Martin Bax

Contemporary English writer, editor and pediatrician

Martin Bax

Martin Bax

Martin Bax (1933- ) lives in London, where he practices pediatrics and edits the arts magazine Ambit, which he founded in 1959. Bax is also editor for medical journal Developmental and Child Neurology.

cover image of the book The Hospital Ship

The Hospital Ship

Out of Martin Bax’s appalling vision of contemporary civilization in collapse sails The Hospital Ship. The British author’s first novel is the account of an atomic-powered ark attempting to salvage a “remnant” from a world whose recent wars have resulted in the total loss of both social and individual stability. At first, skilled medical teams from the ironically named ship, the Hopeful, pick up casualties from what seem to be local incidents.
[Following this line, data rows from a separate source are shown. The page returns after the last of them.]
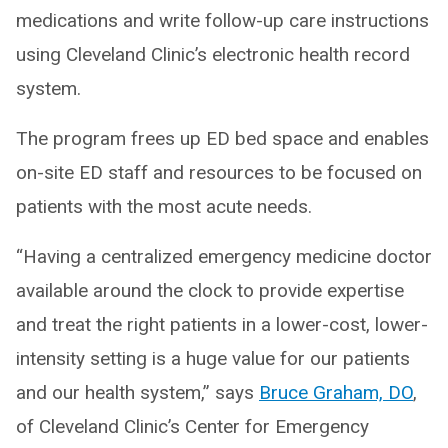
medications and write follow-up care instructions
using Cleveland Clinic’s electronic health record
system.
The program frees up ED bed space and enables
on-site ED staff and resources to be focused on
patients with the most acute needs.
“Having a centralized emergency medicine doctor
available around the clock to provide expertise
and treat the right patients in a lower-cost, lower-
intensity setting is a huge value for our patients
and our health system,” says
Bruce Graham, DO
,
of Cleveland Clinic’s Center for Emergency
But as the crew treats these victims of mass psychosis––intensely withdrawn men and women, autistic children––all signs point toward a world-wide disaster. Psychiatrist Sir Maximov Flint joins the ship and introduces his own solution––love therapy. His two prize patients are V, a Saigon prostitute, and W, a demoralized Wall Street broker––each a casualty of twentieth-century madness. On shore, the holocaust spreads. Landing parties discover in port after port whole populations of men crucified by quiet, neatly dressed Westerners. Forced to retreat from carnage so vast that the medical team can be of no use, the hospital ship sails on––a tiny, heroic vestige of humanity at the fringes of global catastrophe. Forming an integral part of the story, but also in wry counterpoint to it, are verbatim extracts from medical and financial papers and French accounts of a war-torn Indochina. With sardonic wisdom, Bax allows the scientific, business, and military establishments to indict themselves.